> **Sayfa alıntısı**
########
HÜDA PAR Sözcüsü Ramanlı'dan Şeyh Said'e yönelik hakaretlere tepki
HÜDA PAR Sözcüsü ve Milletvekili Serkan Ramanlı, Meclis'te yaptığı basın açıklamasında, "Şeyh Said Efendi'nin fotoğraflarıyla onu asan o İstiklal Mahkemesi ekibinin fotoğraflarını gördüğünüzde kimin İngilizlere benzediğini kimin İngilizlerden ayırt edilemediğini görmek gayet mümkün." dedi.
HÜDA PAR Sözcüsü Ramanlı, Meclis'te düzenlediği basın toplantısında gündeme ilişkin değerlendirmelerde bulundu, gazetecilerin sorularını yanıtladı.
Açıklamalarına, 70 günü aşkın süredir Gazze’de yaşanan katliam ve soykırımlara dünyanın sessizliğini dile getirerek başlayan Ramanlı, Yemen'deki Ensarullah'ın direnişe destek olarak işgal gemilerini engellendiğini hatırlattı.
Ensarullah'ın operasyonlarından siyonistlerin ve emperyalist güçlerin büyük rahatsızlık duyduğunu ifade eden Ramanlı, "Adına Deniz Görev Gücü dedikleri bir oluşumun ilk sinyallerini verdikten sonra bugün artık bunu fiiliyata geçirme iradesi gösteriyorlar. Bütün dünyanın gözleri önünde adeta bütün Müslümanlarla bütün insanlıkla alay edercesine şu ifadeleri kullanmaktan geri durmuyorlar: Seyrusefer özgürlüğü… Bölgesel güvenlik ve refahın sağlanması… Pervasız Husi saldırılarının ticaretin serbest akışını tehdit etmesi… Masum sivil denizcilerin hayatının tehlikeye atılması… Uluslararası hukukun ihlal edilmesi…" dedi.
"Helvadan putlarını hatırlayıveriyorlar"
On binlerce kadın ve çocuk öldürülürken emperyalistlerin dilinden bu ifadelerin işitilmediğini belirten Ramanlı, "İnsan hakları, çocuk hakları, seyahat özgürlüğü, basın özgürlüğü, yaşama hakkı adına hiçbir beyanatta bulunmayan bu emperyalistler, söz konusu siyonistlerin ticari güvenliği olunca nasıl da o yedikleri helvadan putlarını hatırlayıveriyorlar. Bütün dünyanın, başta da İslam ülkelerinin artık bu olan bitenden kendine bir ders çıkarması gerekiyor. israille ilişkilerini devam ettiren, ticaretine halel getirmeyen, hiçbir biçimde kendisine en ufak bir bedel ödetecek hiçbir açıklamayı dahi yapmayan İslam ülkeleri, umarım bu yaklaşımdan ders alır." diye ekledi.
########
> **Sağlanan veriler**
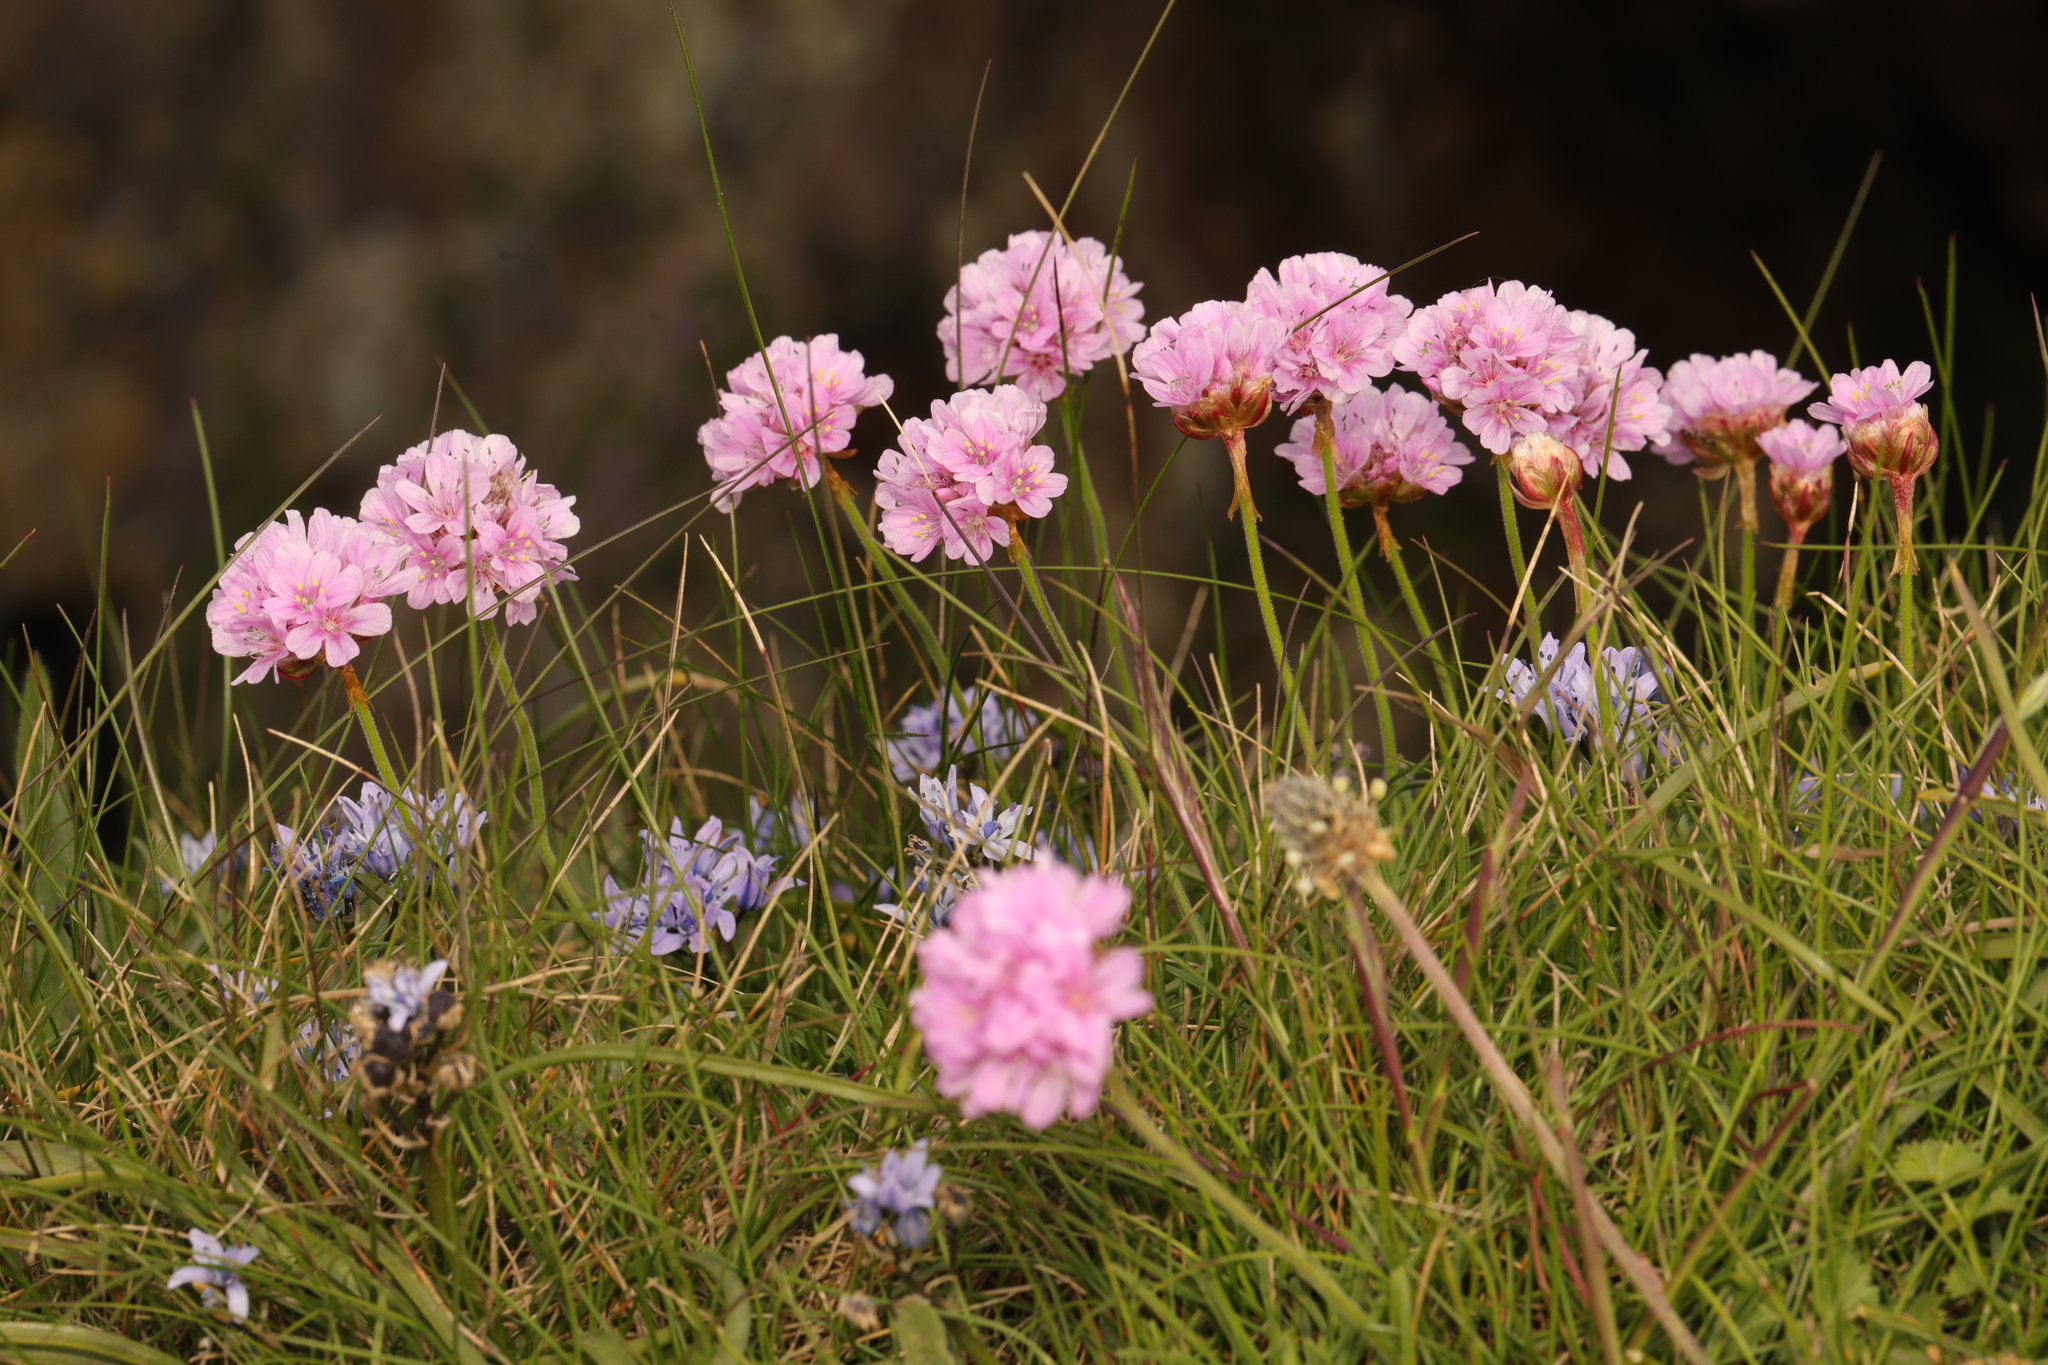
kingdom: Plantae
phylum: Tracheophyta
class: Magnoliopsida
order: Caryophyllales
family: Plumbaginaceae
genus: Armeria
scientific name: Armeria maritima
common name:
########
> **Yapılacak görevler**
**A)** Ramanlı'nın basın toplantısına dair metinde, emperyalistlerin adına hiçbir beyanatta bulunmadığı söylenen hak ve özgürlükleri sıralayın.
**B)** Ramanlı'nın basın toplantısına dair metinde "Açıklamalarına, 70 günü" sözlerinden "gemilerini engellendiğini hatırlattı." sözlerine kadar uzanan bölümü hiç değiştirmeden yineleyin.

> **Sonuçlar**
**A)** İnsan hakları, çocuk hakları, seyahat özgürlüğü, basın özgürlüğü, yaşama hakkı

**B)**
Açıklamalarına, 70 günü aşkın süredir Gazze’de yaşanan katliam ve soykırımlara dünyanın sessizliğini dile getirerek başlayan Ramanlı, Yemen'deki Ensarullah'ın direnişe destek olarak işgal gemilerini engellendiğini hatırlattı.